(What you have to do):
Using the records below, write out again exactly the lines that begin at the line containing "staining exhibits moderate" and end at the line containing "staining of malignant", and no other lines.

==== Supplied material

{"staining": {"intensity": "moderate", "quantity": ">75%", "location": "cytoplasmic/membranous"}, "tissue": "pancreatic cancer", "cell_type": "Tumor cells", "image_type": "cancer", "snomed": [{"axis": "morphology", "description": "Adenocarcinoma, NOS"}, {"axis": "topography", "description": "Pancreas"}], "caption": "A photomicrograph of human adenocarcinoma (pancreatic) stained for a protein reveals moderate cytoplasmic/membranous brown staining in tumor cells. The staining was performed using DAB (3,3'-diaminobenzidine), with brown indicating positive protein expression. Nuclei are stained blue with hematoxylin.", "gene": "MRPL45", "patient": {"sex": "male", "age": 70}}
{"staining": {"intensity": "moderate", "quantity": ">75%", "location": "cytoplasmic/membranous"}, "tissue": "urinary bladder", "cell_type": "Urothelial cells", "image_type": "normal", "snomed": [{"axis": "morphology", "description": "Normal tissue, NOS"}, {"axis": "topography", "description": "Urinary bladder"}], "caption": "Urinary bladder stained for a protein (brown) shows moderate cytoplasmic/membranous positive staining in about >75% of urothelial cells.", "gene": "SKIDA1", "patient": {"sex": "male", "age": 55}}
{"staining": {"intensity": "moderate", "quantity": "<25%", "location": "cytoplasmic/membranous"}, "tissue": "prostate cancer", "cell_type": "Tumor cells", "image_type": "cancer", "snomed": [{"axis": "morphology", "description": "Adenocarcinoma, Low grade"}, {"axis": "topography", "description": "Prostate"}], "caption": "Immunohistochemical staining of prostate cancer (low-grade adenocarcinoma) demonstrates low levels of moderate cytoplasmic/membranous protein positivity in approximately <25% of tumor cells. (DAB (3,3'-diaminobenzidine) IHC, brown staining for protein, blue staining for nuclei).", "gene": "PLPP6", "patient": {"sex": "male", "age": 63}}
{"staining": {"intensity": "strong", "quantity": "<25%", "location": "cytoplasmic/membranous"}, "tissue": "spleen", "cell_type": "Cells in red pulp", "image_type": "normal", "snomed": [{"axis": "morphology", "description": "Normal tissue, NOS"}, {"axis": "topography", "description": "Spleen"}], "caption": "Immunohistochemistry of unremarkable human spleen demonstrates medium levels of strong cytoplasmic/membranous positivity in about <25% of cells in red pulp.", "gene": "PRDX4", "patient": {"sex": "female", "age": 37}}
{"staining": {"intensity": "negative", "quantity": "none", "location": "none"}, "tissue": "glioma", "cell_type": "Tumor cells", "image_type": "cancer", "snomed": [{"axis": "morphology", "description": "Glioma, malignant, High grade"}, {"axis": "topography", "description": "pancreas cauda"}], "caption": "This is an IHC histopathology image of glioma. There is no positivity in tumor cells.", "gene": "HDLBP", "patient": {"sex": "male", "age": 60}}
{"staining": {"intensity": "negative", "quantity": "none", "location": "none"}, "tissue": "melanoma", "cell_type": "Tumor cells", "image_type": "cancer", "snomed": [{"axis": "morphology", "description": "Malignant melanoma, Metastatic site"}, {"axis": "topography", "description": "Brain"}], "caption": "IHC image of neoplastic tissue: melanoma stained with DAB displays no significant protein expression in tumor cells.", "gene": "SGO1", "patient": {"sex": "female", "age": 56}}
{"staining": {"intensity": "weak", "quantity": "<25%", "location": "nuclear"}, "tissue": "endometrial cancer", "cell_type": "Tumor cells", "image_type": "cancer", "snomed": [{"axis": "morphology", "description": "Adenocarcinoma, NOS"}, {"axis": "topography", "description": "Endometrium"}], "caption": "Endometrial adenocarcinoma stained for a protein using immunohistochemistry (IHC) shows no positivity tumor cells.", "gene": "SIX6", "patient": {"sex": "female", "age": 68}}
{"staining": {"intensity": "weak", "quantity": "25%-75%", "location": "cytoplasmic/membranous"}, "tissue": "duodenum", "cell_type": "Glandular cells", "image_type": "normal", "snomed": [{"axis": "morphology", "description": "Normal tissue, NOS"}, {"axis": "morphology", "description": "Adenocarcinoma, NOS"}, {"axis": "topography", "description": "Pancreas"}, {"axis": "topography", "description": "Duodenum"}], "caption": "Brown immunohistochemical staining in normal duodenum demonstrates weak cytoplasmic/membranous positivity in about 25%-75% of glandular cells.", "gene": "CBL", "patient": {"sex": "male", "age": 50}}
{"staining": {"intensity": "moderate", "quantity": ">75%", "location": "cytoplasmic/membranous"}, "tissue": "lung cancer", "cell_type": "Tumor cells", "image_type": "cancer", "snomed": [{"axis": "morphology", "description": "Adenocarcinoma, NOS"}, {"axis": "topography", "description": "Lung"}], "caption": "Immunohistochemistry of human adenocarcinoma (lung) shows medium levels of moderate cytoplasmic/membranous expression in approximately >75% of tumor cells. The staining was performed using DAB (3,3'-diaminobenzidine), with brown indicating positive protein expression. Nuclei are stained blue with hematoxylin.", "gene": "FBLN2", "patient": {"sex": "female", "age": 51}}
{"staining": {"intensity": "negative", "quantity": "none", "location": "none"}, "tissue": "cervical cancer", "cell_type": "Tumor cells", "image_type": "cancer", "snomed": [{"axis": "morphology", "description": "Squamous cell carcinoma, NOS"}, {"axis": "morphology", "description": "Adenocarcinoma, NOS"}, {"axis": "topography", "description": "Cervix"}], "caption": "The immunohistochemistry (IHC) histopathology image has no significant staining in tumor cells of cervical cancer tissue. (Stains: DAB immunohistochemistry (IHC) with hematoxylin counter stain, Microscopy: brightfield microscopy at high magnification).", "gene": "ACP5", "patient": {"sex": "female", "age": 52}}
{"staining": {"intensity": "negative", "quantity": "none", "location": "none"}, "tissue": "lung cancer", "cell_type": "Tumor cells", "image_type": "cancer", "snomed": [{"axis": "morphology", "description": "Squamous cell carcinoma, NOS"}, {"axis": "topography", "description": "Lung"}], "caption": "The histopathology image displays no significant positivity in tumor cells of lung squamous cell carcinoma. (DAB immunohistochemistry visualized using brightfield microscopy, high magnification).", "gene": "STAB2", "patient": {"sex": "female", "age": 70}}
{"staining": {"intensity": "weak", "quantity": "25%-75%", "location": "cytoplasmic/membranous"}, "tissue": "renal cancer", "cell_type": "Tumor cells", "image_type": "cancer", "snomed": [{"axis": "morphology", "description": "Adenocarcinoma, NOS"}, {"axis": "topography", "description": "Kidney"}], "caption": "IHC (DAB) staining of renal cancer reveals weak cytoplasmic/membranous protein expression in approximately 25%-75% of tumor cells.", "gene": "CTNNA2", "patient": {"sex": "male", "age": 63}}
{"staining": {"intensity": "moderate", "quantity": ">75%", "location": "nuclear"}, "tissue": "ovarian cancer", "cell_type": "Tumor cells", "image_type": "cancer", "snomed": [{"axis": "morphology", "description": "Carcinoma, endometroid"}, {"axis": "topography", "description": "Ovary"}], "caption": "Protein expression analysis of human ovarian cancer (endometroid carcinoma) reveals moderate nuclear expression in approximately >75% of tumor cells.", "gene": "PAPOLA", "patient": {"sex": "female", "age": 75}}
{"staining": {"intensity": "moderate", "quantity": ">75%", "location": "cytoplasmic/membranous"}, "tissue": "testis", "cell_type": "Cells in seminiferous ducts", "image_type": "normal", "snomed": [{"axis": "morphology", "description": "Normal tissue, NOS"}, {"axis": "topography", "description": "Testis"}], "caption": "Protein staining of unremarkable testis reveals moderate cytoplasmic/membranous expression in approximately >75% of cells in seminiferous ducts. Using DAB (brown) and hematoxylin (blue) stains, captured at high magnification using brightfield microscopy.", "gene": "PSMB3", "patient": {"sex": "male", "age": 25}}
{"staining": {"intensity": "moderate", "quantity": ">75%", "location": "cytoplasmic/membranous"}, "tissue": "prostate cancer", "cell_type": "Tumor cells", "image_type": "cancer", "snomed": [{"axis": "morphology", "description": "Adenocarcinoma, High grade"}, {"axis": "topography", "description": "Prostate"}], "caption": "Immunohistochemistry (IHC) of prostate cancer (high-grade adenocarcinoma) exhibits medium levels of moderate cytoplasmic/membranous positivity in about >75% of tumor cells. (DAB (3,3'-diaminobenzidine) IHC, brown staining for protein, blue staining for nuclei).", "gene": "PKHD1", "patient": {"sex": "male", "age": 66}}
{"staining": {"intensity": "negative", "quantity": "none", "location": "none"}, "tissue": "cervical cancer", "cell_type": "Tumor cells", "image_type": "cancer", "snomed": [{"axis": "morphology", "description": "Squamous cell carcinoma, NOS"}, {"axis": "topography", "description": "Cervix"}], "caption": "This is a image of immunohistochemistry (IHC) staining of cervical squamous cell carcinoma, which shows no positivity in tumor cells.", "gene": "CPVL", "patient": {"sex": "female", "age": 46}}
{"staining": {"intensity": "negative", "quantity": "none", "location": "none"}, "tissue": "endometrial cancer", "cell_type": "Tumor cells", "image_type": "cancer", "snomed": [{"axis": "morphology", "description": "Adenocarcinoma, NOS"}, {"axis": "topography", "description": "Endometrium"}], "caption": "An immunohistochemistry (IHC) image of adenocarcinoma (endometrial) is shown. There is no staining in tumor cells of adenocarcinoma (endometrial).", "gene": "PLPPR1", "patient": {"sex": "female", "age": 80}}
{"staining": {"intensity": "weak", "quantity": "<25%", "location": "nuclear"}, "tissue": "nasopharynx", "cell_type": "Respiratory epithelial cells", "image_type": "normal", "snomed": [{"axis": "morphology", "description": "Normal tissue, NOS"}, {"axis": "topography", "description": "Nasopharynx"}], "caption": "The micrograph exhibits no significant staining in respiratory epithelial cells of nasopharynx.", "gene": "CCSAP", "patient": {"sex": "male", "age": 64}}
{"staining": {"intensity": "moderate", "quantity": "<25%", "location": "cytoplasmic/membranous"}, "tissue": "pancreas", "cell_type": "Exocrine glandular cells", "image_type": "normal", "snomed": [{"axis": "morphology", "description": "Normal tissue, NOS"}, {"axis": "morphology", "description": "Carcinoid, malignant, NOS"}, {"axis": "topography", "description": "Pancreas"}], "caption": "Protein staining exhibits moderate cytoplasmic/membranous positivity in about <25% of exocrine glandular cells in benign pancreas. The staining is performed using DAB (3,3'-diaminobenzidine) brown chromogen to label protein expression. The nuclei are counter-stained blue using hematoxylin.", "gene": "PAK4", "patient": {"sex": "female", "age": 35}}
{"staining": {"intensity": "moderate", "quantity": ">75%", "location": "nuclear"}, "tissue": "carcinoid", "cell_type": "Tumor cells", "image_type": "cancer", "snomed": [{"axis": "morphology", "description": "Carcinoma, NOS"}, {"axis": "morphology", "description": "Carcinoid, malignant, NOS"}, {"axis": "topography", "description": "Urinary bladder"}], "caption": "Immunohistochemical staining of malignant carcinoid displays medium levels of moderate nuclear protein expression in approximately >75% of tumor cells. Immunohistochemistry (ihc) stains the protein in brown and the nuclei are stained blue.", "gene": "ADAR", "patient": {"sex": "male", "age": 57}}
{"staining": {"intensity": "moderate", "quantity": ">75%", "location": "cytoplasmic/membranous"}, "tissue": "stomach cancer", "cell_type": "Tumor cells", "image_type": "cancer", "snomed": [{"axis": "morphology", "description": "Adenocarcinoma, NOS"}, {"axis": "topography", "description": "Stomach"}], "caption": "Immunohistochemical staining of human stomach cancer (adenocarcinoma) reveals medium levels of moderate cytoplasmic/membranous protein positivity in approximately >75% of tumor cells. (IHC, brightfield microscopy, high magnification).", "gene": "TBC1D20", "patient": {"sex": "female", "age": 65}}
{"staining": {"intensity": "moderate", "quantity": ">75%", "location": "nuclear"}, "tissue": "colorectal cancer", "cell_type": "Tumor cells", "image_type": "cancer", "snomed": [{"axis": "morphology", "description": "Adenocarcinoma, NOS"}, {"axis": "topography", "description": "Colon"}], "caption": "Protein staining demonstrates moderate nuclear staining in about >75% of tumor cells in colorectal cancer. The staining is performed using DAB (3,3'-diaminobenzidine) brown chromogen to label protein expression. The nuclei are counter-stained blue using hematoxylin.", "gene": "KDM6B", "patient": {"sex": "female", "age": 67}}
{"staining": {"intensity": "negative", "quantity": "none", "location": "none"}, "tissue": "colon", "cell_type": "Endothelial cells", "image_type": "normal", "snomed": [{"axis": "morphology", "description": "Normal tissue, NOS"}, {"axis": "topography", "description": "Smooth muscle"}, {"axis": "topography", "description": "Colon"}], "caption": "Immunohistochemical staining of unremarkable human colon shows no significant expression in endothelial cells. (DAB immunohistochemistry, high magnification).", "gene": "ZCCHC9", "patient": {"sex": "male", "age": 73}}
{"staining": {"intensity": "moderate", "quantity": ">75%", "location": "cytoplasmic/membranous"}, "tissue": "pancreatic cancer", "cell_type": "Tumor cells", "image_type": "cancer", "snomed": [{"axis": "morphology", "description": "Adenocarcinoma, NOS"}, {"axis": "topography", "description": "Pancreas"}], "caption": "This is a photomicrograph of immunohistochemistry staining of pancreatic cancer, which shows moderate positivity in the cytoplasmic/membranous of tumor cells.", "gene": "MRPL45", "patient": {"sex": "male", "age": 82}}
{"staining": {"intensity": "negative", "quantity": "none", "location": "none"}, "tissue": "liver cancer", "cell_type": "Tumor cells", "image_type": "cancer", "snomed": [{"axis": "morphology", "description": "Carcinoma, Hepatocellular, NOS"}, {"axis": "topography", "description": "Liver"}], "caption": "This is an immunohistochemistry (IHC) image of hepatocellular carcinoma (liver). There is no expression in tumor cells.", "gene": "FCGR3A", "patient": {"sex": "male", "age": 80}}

========

(Reply to the exercise):
{"staining": {"intensity": "moderate", "quantity": "<25%", "location": "cytoplasmic/membranous"}, "tissue": "pancreas", "cell_type": "Exocrine glandular cells", "image_type": "normal", "snomed": [{"axis": "morphology", "description": "Normal tissue, NOS"}, {"axis": "morphology", "description": "Carcinoid, malignant, NOS"}, {"axis": "topography", "description": "Pancreas"}], "caption": "Protein staining exhibits moderate cytoplasmic/membranous positivity in about <25% of exocrine glandular cells in benign pancreas. The staining is performed using DAB (3,3'-diaminobenzidine) brown chromogen to label protein expression. The nuclei are counter-stained blue using hematoxylin.", "gene": "PAK4", "patient": {"sex": "female", "age": 35}}
{"staining": {"intensity": "moderate", "quantity": ">75%", "location": "nuclear"}, "tissue": "carcinoid", "cell_type": "Tumor cells", "image_type": "cancer", "snomed": [{"axis": "morphology", "description": "Carcinoma, NOS"}, {"axis": "morphology", "description": "Carcinoid, malignant, NOS"}, {"axis": "topography", "description": "Urinary bladder"}], "caption": "Immunohistochemical staining of malignant carcinoid displays medium levels of moderate nuclear protein expression in approximately >75% of tumor cells. Immunohistochemistry (ihc) stains the protein in brown and the nuclei are stained blue.", "gene": "ADAR", "patient": {"sex": "male", "age": 57}}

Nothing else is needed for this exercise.